Why do you want to do these estimates for things you are not doing?
|Re: [Scrum] Story Point Estimating vs Hourly Estimating||John Miller - Agile Schools||8/11/12 6:06 PM|
Ron, my desire is not to have estimates, but, to not to have wasteful planning.
Relative estimates have been the only method I have found that helps with this.
Perhaps the root of the problem is my assumptions of the purpose of Release Planning.
I hate to keep you on the subject, but could you kindly point me to an article describing what this approach to Release Planning looks like, all the way through to Committment Driven Planning by the team. Or, if you are inclinded, describe it for us.
Sent from my iPad
|Re: [Scrum] Story Point Estimating vs Hourly Estimating||Ron Jeffries||8/11/12 7:19 PM|
I think I have not learned, or have forgotten, what your role on this team is. What is it?
What is the purpose of Release Planning for you? And then ...
I'll try to say something about Release Planning after I find out what you think it is, and what you think it is for. Until then, it seems likely that my answer will continue to miss your ears.

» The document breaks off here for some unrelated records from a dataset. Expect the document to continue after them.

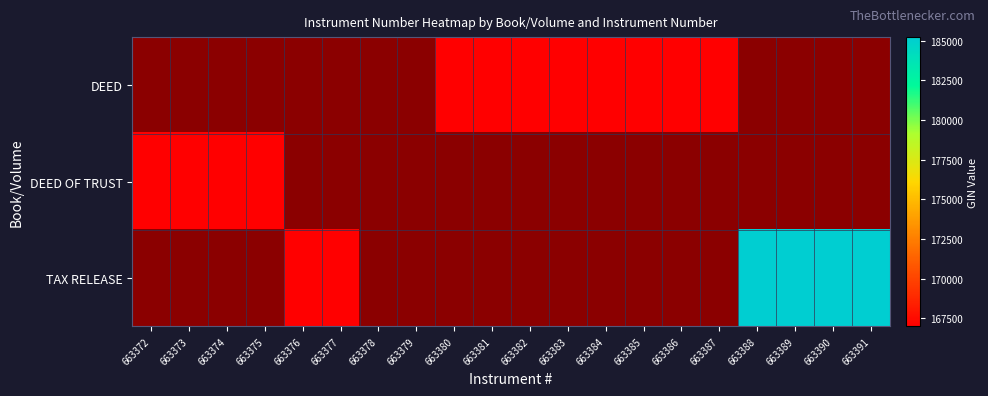

List the series in order of their overall mean, lowest first.

DEED, DEED OF TRUST, TAX RELEASE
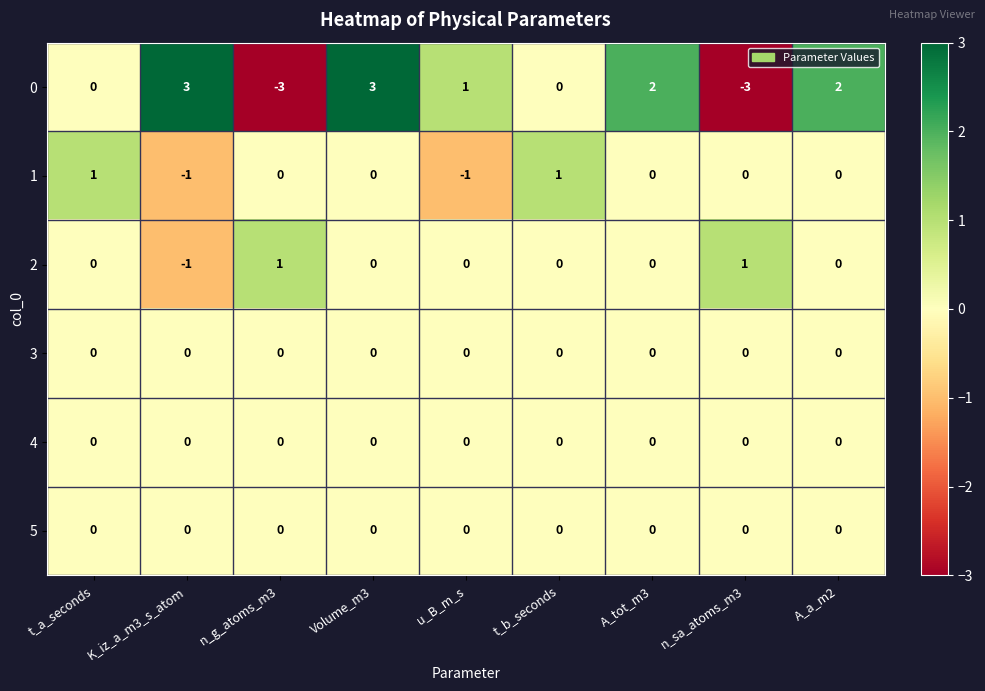

Is it true that 4 equals 0 at n_g_atoms_m3?

True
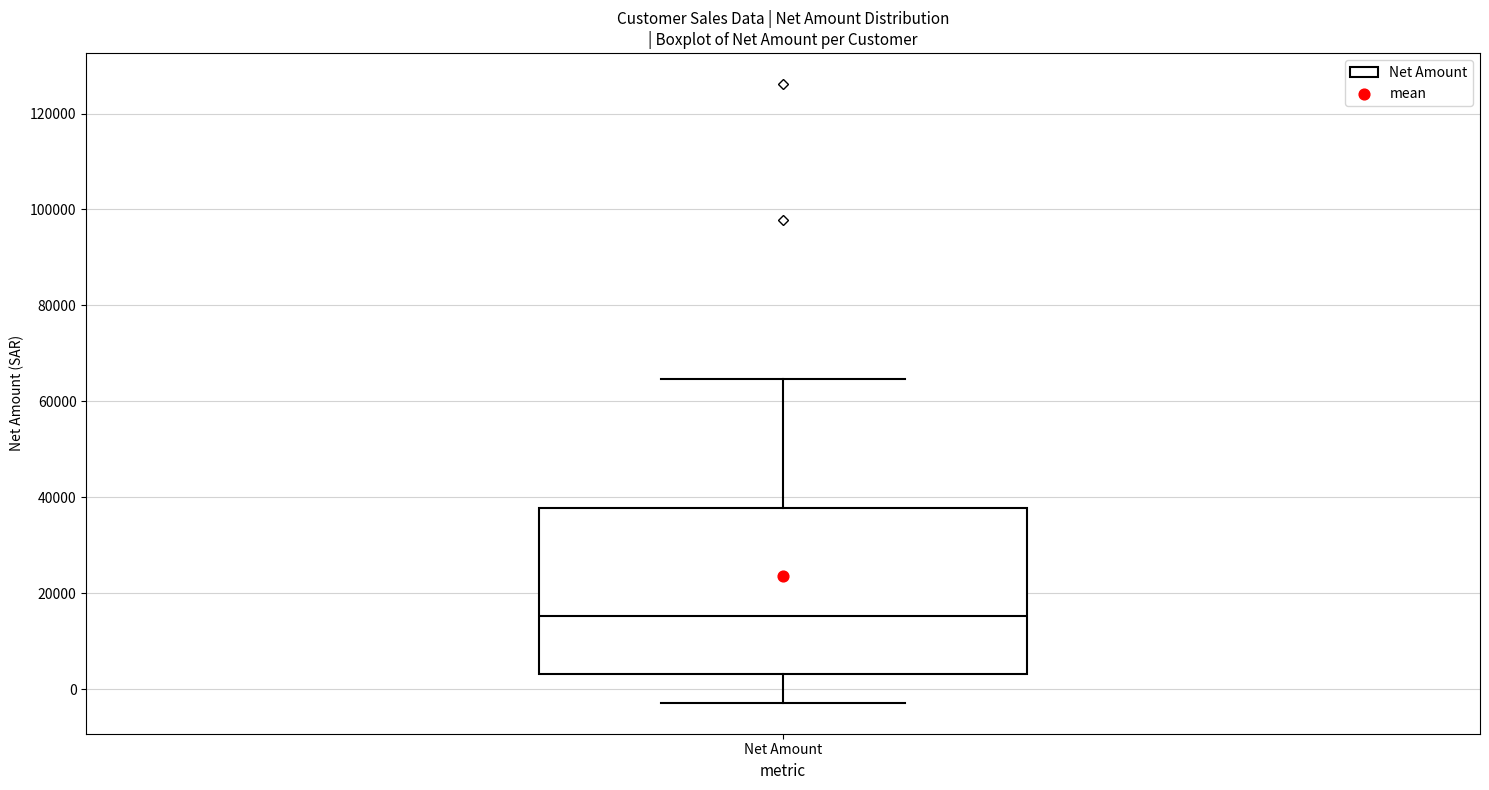

Transcribe this box plot: give where the median line is, the range the box spans, and where the two whiskers end, as read against the y-axis. The values are not printed on the chart, so give them approximately, as read against the axis.

median 16000, box 4000 to 38000, whiskers -2000 to 64000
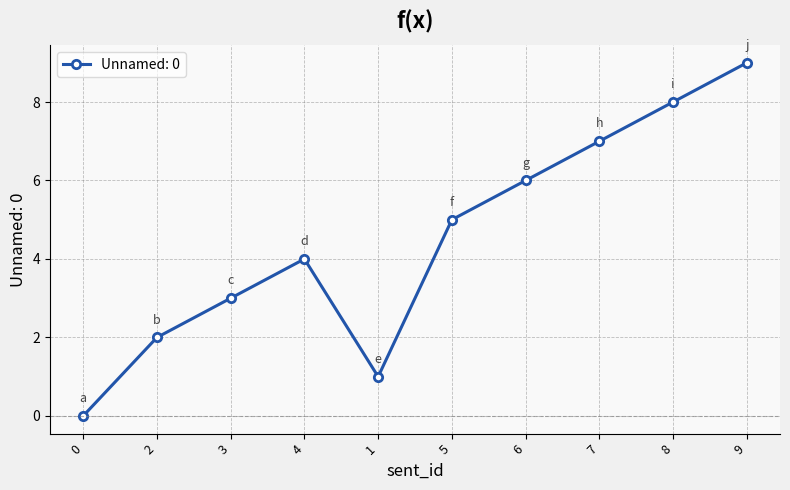

What is the sum of all values?

45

Commitment Driven Planning //does not use estimates//. It is used to plan a Sprint by adding stories until the team says "enough". It is explicitly not about estimates, not about points, not about velocity. I can't think of any good way to mesh the notion of Release Planning via estimates with Commitment Driven Planning. There seems to be no point of connection.
It appears to me that your question for Release Planning is something like "how long will it take to get all this stuff done". That is not the Scrum question. The Scrum questions are "What shall we have in shippable condition at the end of the next Sprint?" and "How can I, the Product Owner, choose Product Backlog Items so as to have the best possible product by the date?"
|Re: [Scrum] Story Point Estimating vs Hourly Estimating||John Miller - Agile Schools||8/11/12 7:33 PM|
I think there is some miscommunication here.
I am seeking understanding to learn the method you espoused , which seems to me a great option, and maybe even a better option than what I have done in the past.
If you do not wish to elaborate on how it is done and share more on your views on the purpose of release planning, I respect that and will not ask again. My questions were merely to learn from a master with a beginner's mind.
Many of the questions you ask of me seem to be bundled with implied assumptions behind them that seems to be about my desire or attachment to estimates. That is not the case, as, I find estimating a dirty and flawed business. Relative estimates have been the only workaround I have discovered until your post on this thread.
Sent from my iPhone. It likes to sabotage my grammar.
|Re: [Scrum] Story Point Estimating vs Hourly Estimating||Ron Jeffries||8/12/12 3:13 AM|
I need to understand your position and experience before I can give useful advice.
|Re: [Scrum] Story Point Estimating vs Hourly Estimating||Chris Gratigny||8/12/12 4:21 PM|
Thanks Dan, that's super helpful. I like the idea of t-shirt sizes.